Kamu dan Ceritaku yang Belum Usai

menjemputmu kembali


Semasa kecil, aku tumbuh dalam balutan fiksi. Ibuku, amat sering mengguyurku dengan rentetan dongeng. Ayahku, siap siaga jikalau stok dongengku meredup.

Menjelang tidur, ibu selalu melaksanakan tugasnya. Lewat dongeng yang selalu ibu suapi, fiksi bagaikan dunia antah-berantah. Dunia yang ibu bagikan ini lama-kelamaan menyusup ke relung hatiku. Oleh karena itu, bagiku, dongeng adalah semesta dan dimensi yang mengonstruksikan diriku.

Menjelang dewasa, fiksi bukanlah dongeng semata. Fiksi menghadirkan ruang dan masa yang hanya mampu ditembus oleh Yang Mahaagung. Di dalam ruang, terpendam seribu satu macam imajinasi para penganutnya. Dan, lewat masa, terhitung banyak puja-puji manusia yang rapuh. Karenanya, aku menghamba ruang, mengabdi masa.

Ah, tahu apa kamu mengenai yang sedang kubicarakan? Dan, kaitannya denganmu?

Selama ini, lebih kurang sepertiga dasawarsa lamanya, aku merajut sebuah cerita. Cerita ini selalu meminta hadirmu sebagai yang sentral. Apa alasannya coba saja kamu tanyakan kepada jari-jemariku yang tidak pernah absen menulis tentangmu. Apakah kamu menikmati cerita-cerita ini atau tidak, juga belum kutahu. Setidaknya, aku tidak berkehendak untuk berhenti menulis.

Dari awal aku menjadi temanmu, perihal kamu bukanlah soal penting. Kamu belum mampu menyita perhatianku—dahulu sekali. Waktu itu, kamu masih menjelma serpihan ingatan yang mulai mengendap dan hampir hilang. Untung saja, aku tidak menderita alzheimer.

Dengan begitu, mulai kususun serpihan itu agar menjelma konstruksi cerita teragung.

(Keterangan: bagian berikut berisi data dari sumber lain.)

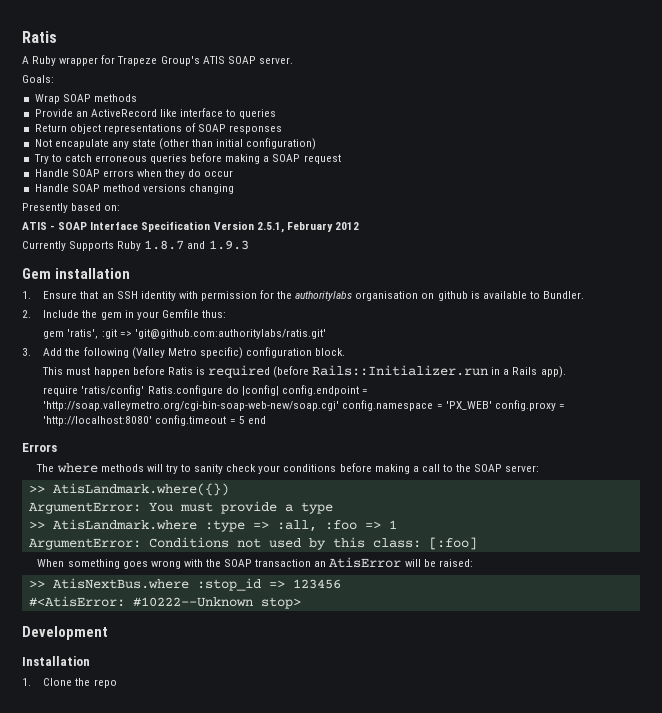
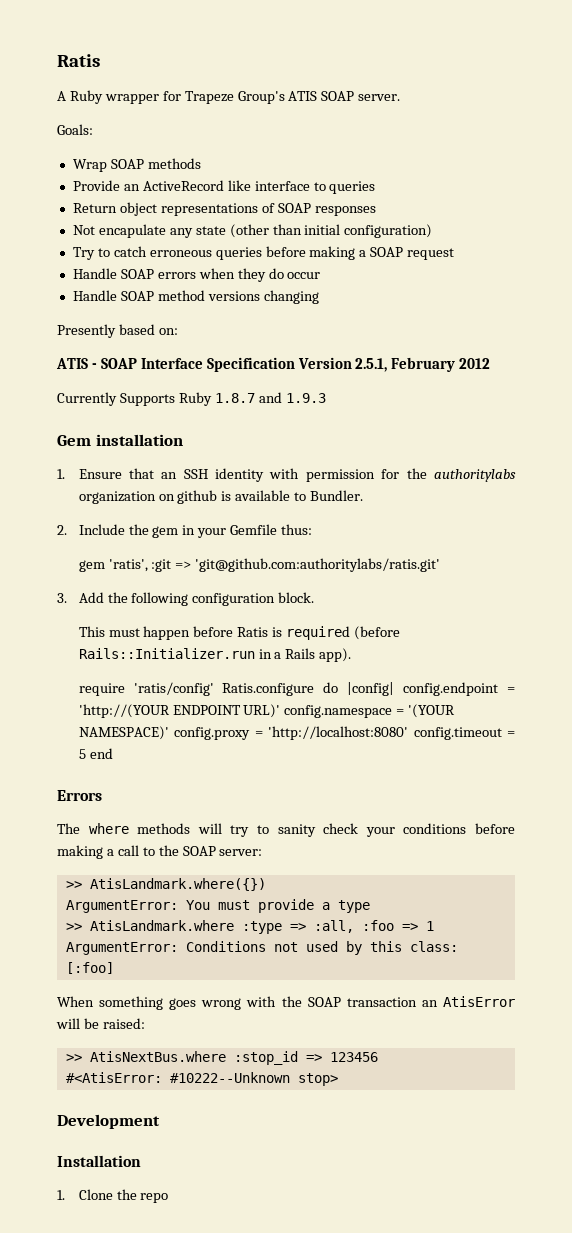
[355,291,419,301] organisation -> [78,491,156,504] organization
[131,347,243,359] (Valley Metro specific) -> (189, 599) none
[43,400,492,411] 'http://soap.valleymetro.org/cgi-bin-soap-web-new/soap.cgi' config.namespace = 'PX_WEB' -> [78,704,456,718] [78,726,169,740] 'http://(YOUR ENDPOINT URL)' config.namespace = '(YOUR NAMESPACE)'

Aku menyertakan kamu dalam cerita teragung ini. Yang kelak, akan menjelmakan sebuah dimensi tiada akhir. Kamu akan selalu menjadi gemerisik daun kering yang menghayutkan kisahku, gemuruh yang menggusarkan ceritaku. Pada akhirnya, pada kamulah semuanya berlabuh.

Mengenai kamu yang menyepikan diri. Kamu yang menegarkan relung. Kamu yang menyemaikan senyum. Dan, kamu pulalah yang mengantarkan getar-gemetar. Masih pula, aku harus selesaikan perihal tawa dan bahagia. Semuanya, ada di dalam rentetan ceritaku.

Sudahkah kamu paham?

Untuk itulah, kamu masih kubutuhkan untuk menutup ceritaku. Sama seperti fiksi yang selalu ibu dongengkan untukku, yang berkelana di ruang dan waktu. Jadi,  berkenankah kamu menjadi andil selarut ruang dan sefana waktu?